This summarizes a section written by Nordam Doidge, which constitutes the foreword. I included it after the essays because I consider it Peterson-adjacent but not core material.
Defining ideology
Ideologies are simple ideas, disguised as science or philosophy, that try to explain the complexity of the world and offer remedies to perfect it. Ideologues are people who pretend they know how to “make the world a better place” before taking care of their own chaos within. They are dangerous in positions of power, because existence is more complex than their simple model.
Suffering is universal
It is sad, but not special. We don’t suffer because “politicians are dimwitted” or “the system is corrupt” or because we, like most, can legitimately describe ourselves as victims in some way. It is because we are born human that we are guaranteed a good dose of suffering.
Modern lies - modern moral relativism and physical reality
We are taught that morality is relative, at best a personal “value judgment.” According to this argument (now a creed), religions and tribes have always tended to disagree about fundamental matters.
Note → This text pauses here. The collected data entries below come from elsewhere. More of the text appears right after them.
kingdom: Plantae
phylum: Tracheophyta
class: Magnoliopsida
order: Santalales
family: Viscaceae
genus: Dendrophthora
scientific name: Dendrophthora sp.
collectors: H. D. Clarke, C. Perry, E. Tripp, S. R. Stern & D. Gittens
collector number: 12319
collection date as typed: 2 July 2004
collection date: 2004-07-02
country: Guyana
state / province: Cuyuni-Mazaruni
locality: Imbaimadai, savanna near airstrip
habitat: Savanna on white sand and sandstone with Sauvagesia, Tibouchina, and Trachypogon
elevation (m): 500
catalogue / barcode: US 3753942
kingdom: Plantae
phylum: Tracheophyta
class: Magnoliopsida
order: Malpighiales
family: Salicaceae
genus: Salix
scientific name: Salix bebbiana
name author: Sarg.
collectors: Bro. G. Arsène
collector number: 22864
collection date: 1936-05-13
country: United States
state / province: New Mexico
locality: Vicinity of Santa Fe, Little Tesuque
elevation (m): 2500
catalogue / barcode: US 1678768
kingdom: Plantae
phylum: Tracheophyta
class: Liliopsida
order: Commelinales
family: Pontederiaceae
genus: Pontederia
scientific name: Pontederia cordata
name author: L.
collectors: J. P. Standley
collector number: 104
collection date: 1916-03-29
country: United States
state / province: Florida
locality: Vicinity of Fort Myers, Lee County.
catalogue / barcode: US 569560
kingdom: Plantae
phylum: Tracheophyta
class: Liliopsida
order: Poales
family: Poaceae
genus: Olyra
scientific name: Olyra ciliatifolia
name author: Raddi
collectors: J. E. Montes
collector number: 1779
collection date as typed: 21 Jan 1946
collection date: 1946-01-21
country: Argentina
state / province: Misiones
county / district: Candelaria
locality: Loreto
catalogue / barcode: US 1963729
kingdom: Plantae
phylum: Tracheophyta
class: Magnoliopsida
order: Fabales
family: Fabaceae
Postmodernism claims that one group’s morality is nothing but an attempt to exercise power over another group. Relativism devalues millennia of human knowledge about how to acquire virtue, dismissing it as passé or even “oppressive.” But cultivating judgment about the difference between virtue and vice is the beginning of timeless wisdom.
Relativism’s closest approximation to “virtue” is “tolerance.” Only tolerance will provide social cohesion between different groups, and save us from harming each other. But most people are not uncertain relativists, but ideologues, hyper-judgmental and censorious, with clear opinions about what’s wrong about others, and what to do about it.
Ancient response to cultural differences
Some people think that we are the first to realize that different societies have different rules and morals. Obviously, this is not the case. But while we have responded with relativism, nihilism, and ideology, the ancient world chose a very different path. Socrates, as an example, devoted his life to the search for wisdom that could reason about these differences (helping invent philosophy). He asked perplexing, foundational questions, such as “what is virtue?” and “how can one live the good life?” and “what is justice?”
For the ancients, the discovery that different people have different ideas about how, practically, to live, did not paralyze them; it deepened their understanding of humanity and led to some of the most satisfying conversations human beings have ever had, about how life might be lived.